Il se réinstalla dans le fauteuil, l’air hautain.

— Je ne fais que des suppositions, remarquez. Je peux me tromper. Mais je peux avoir raison aussi. Ces deux Américains étaient là dans un but précis. Ils sont venus en avion. Ils se faisaient passer pour des chasseurs. L’un d’eux s’appelait Menendez, un gangster. Il a dû s’inscrire sous un autre nom. Lennox savait qu’ils étaient là et il savait pourquoi. Il m’a écrit cette lettre parce qu’il n’avait pas la conscience tranquille. Il s’était servi de moi, et comme c’était un type correct, ça le gênait aux entournures. Vous dites que vous avez porté la lettre au correo. Pourquoi ne l’avez-vous pas mise dans la botte, devant l’hôtel ?

— La boîte, señor ?

— La boîte aux lettres. Le cajon cartero, si je me souviens bien.

— Otatoclan n’est pas une ville, señor, dit-il en souriant. Une boîte aux lettres dans ce village ? Mais personne ne saurait à quoi ça sert.

— Ça va, n’en parlons plus, dis-je. Vous n’avez jamais apporté de café au señor Lennox dans sa chambre, señor Maioranos. Vous n’êtes pas entré chez lui. Mais les deux Américains, eux, y sont entrés. Le guardia était payé, naturellement. Un des Americanos a assommé Lennox par-derrière. Puis il a pris le pistolet Mauser, a ôté la balle d’une des cartouches et a remis la cartouche dans le canon.

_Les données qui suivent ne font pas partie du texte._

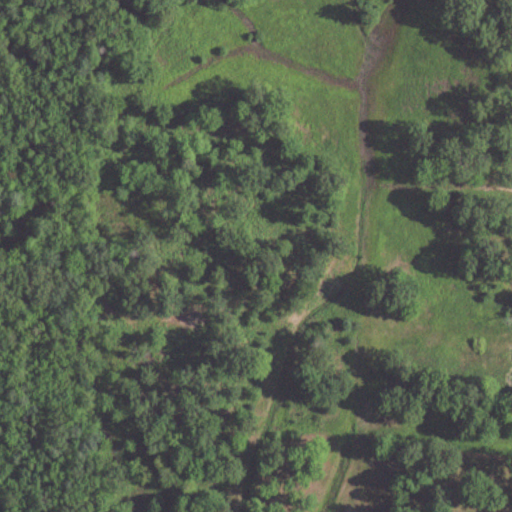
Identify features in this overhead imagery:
road: (369, 255)
road: (439, 428)
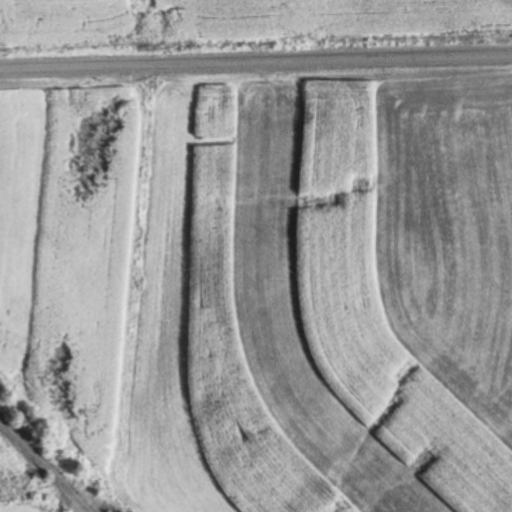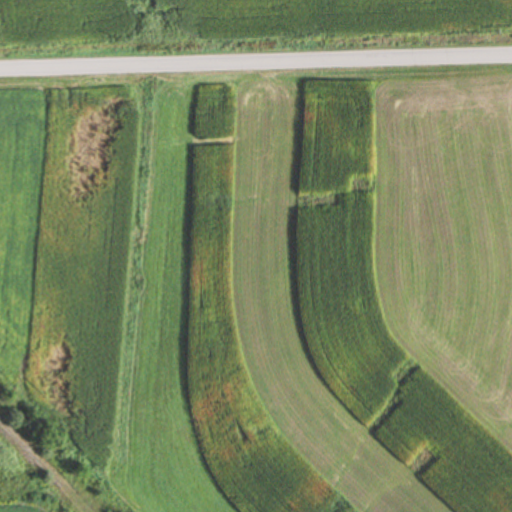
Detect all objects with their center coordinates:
road: (256, 61)
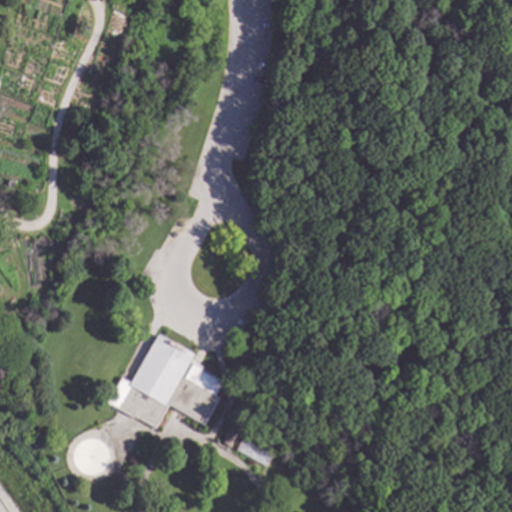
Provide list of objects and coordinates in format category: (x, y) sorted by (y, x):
road: (53, 129)
road: (426, 191)
road: (180, 236)
park: (176, 252)
park: (176, 252)
road: (290, 361)
building: (164, 387)
building: (162, 388)
building: (226, 439)
building: (252, 452)
building: (250, 454)
road: (322, 484)
road: (234, 487)
road: (365, 494)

Ensuite il a collé son arme à la tempe de Lennox et il a tiré. La blessure était vilaine à voir, mais pas dangereuse. Ensuite, on l’a transporté sur un brancard sous une couverture. Et quand l’avocat américain est arrivé, Lennox a été drogué, couché dans la glace et planqué dans un coin sombre de la carpinteria où le menuisier fabriquait le cercueil. L’Américain a vu Lennox froid avec sa plaie à la tête et le lendemain le cercueil a été embarqué avec des cailloux dedans. L’Américain est rentré chez lui avec les empreintes et un document à la noix. Qu’est-ce que vous dites de ça, señor Maioranos ?

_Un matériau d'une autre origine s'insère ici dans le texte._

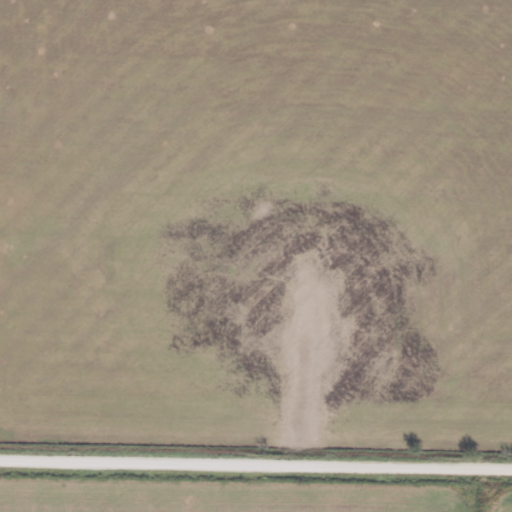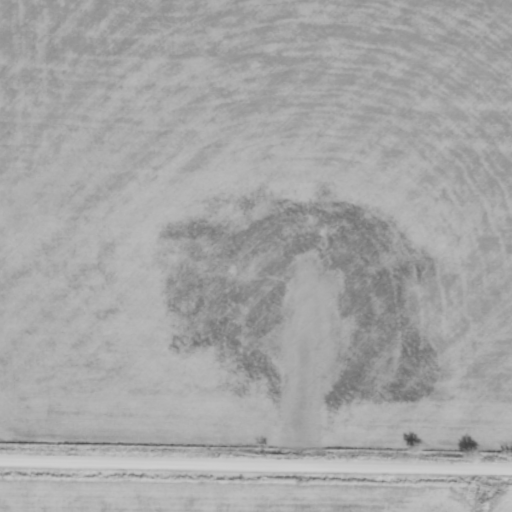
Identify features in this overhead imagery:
road: (256, 467)
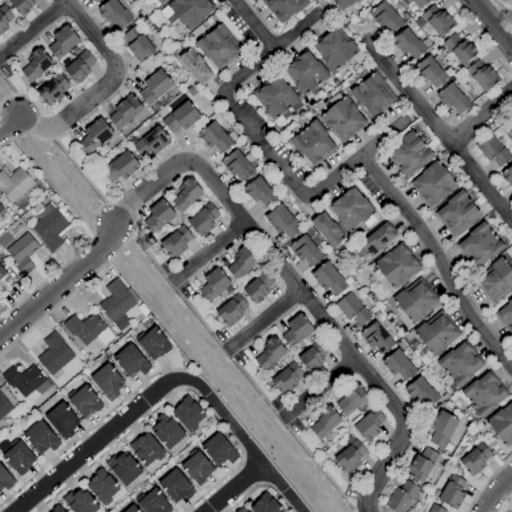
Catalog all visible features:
building: (94, 0)
building: (96, 0)
building: (158, 1)
building: (157, 2)
building: (342, 3)
building: (343, 3)
building: (416, 3)
building: (416, 3)
building: (20, 5)
building: (22, 5)
building: (284, 7)
building: (282, 8)
road: (504, 9)
building: (185, 11)
building: (186, 12)
building: (114, 13)
building: (113, 14)
building: (384, 16)
building: (4, 17)
building: (4, 17)
building: (383, 17)
building: (435, 20)
building: (437, 20)
road: (250, 24)
road: (491, 26)
road: (33, 33)
building: (61, 42)
building: (62, 42)
building: (406, 43)
building: (408, 43)
building: (136, 44)
building: (138, 44)
building: (217, 46)
building: (218, 46)
building: (334, 47)
building: (333, 48)
building: (458, 48)
building: (459, 48)
building: (33, 64)
building: (35, 65)
building: (193, 65)
building: (79, 66)
building: (194, 66)
building: (77, 67)
building: (428, 71)
building: (429, 71)
building: (304, 72)
building: (304, 72)
building: (480, 75)
building: (482, 75)
building: (153, 87)
building: (51, 88)
building: (154, 88)
building: (52, 90)
road: (107, 90)
building: (371, 94)
building: (372, 95)
road: (146, 96)
building: (274, 97)
building: (276, 97)
building: (451, 98)
building: (453, 98)
road: (6, 111)
building: (124, 111)
building: (122, 112)
road: (480, 115)
building: (179, 117)
building: (180, 117)
building: (341, 119)
building: (343, 119)
building: (509, 120)
road: (435, 124)
building: (511, 124)
road: (7, 128)
building: (93, 135)
building: (94, 135)
building: (215, 135)
building: (213, 137)
building: (149, 142)
building: (150, 142)
building: (311, 143)
building: (312, 143)
road: (268, 147)
building: (491, 150)
building: (492, 150)
building: (408, 154)
building: (409, 154)
building: (235, 165)
building: (237, 165)
building: (119, 167)
building: (120, 167)
building: (507, 174)
building: (507, 176)
building: (431, 183)
building: (432, 183)
building: (13, 184)
building: (14, 184)
building: (258, 192)
building: (259, 192)
building: (184, 194)
building: (185, 194)
building: (0, 208)
building: (349, 209)
building: (351, 209)
building: (2, 213)
building: (455, 213)
building: (457, 213)
building: (156, 216)
building: (158, 216)
building: (201, 219)
building: (202, 219)
building: (280, 221)
building: (282, 221)
building: (49, 225)
building: (48, 226)
building: (325, 229)
building: (327, 229)
building: (376, 239)
building: (376, 239)
building: (175, 241)
building: (176, 242)
power tower: (144, 244)
building: (477, 245)
building: (479, 245)
building: (304, 250)
building: (305, 251)
building: (21, 252)
building: (22, 253)
road: (208, 256)
road: (440, 261)
building: (239, 263)
building: (241, 263)
building: (395, 265)
building: (395, 266)
building: (2, 274)
building: (327, 278)
building: (328, 279)
building: (4, 280)
building: (495, 280)
building: (496, 281)
building: (212, 284)
building: (213, 285)
road: (290, 286)
building: (257, 287)
building: (258, 287)
road: (58, 288)
building: (414, 299)
building: (413, 302)
building: (115, 304)
building: (116, 304)
building: (230, 309)
building: (351, 309)
building: (352, 309)
building: (231, 310)
building: (505, 315)
building: (506, 315)
road: (264, 324)
building: (83, 328)
building: (87, 329)
building: (294, 330)
building: (296, 330)
building: (434, 333)
building: (435, 333)
building: (375, 338)
building: (376, 338)
building: (152, 343)
building: (152, 344)
building: (53, 353)
building: (268, 353)
building: (269, 353)
building: (54, 354)
building: (312, 354)
building: (313, 355)
building: (129, 361)
building: (131, 361)
building: (458, 363)
building: (458, 364)
building: (397, 365)
building: (398, 365)
building: (286, 378)
building: (286, 378)
building: (25, 380)
building: (25, 380)
building: (106, 381)
building: (107, 381)
road: (165, 383)
road: (318, 391)
building: (420, 392)
building: (421, 392)
building: (483, 393)
building: (483, 394)
building: (349, 399)
building: (351, 399)
building: (84, 401)
building: (83, 402)
building: (5, 404)
building: (3, 407)
building: (186, 413)
building: (187, 414)
building: (61, 420)
building: (62, 420)
building: (324, 421)
building: (323, 422)
building: (501, 423)
building: (367, 424)
building: (369, 424)
building: (502, 424)
building: (440, 429)
building: (441, 429)
building: (165, 430)
building: (166, 430)
building: (39, 437)
building: (40, 438)
building: (144, 449)
building: (146, 449)
building: (217, 449)
building: (219, 450)
building: (348, 454)
building: (349, 454)
building: (16, 456)
building: (17, 457)
building: (473, 459)
building: (475, 460)
building: (421, 463)
building: (421, 464)
building: (122, 467)
building: (197, 467)
building: (123, 468)
building: (195, 468)
building: (4, 479)
building: (5, 479)
road: (259, 485)
building: (101, 486)
building: (101, 486)
building: (174, 486)
building: (176, 486)
road: (232, 488)
road: (494, 490)
building: (450, 492)
building: (451, 492)
building: (399, 497)
building: (401, 497)
building: (79, 501)
building: (80, 502)
building: (151, 502)
building: (152, 502)
building: (263, 504)
building: (265, 504)
road: (506, 505)
building: (434, 508)
building: (55, 509)
building: (57, 509)
building: (129, 509)
building: (130, 509)
building: (241, 509)
building: (434, 509)
building: (240, 510)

— C’est possible, señor, dit-il avec un haussement d’épaules. Ça demande de l’argent et de l’influence. Peut-être aussi le señor Menendez connaissait-il des gens importants à Otatoclan, l’alcade, le propriétaire de l’hôtel, je ne sais pas.

— C’est une idée, en effet. Ça expliquerait pourquoi ils ont choisi un trou perdu comme Otatoclan.

— Alors, le señor Lennox est peut-être encore vivant, non ? fit-il avec un petit sourire.

— Bien sûr. Il fallait bien un faux suicide pour étayer les aveux qu’il avait écrits. Il fallait que la mise en scène soit assez soignée pour qu’un avocat, autrefois district attorney, s’y laisse prendre. Mais si jamais ça rebondissait, le D.A. actuel ferait une sale gueule. Ce Menendez n’est pas aussi coriace qu’il le croit, mais il l’a été assez pour me cogner dessus parce que je ne me tenais pas tranquille. Il devait donc avoir ses raisons. Si la combine était découverte, Menendez allait se trouver embringué dans une sale histoire internationale. Les Mexicains n’apprécient pas plus que nous les policiers pourris.

— Tout ça est possible, señor. Mais vous m’avez accusé de mentir. Vous m’avez dit que je n’étais pas entré dans la chambre du señor Lennox pour y prendre sa lettre.

— Vous y étiez déjà, mon vieux… En train de l’écrire.

Il leva la main et ôta ses lunettes vertes. Personne ne peut changer la couleur des yeux d’un homme.

— Il est peut-être un peu trop tôt pour un gimlet ? dit-il.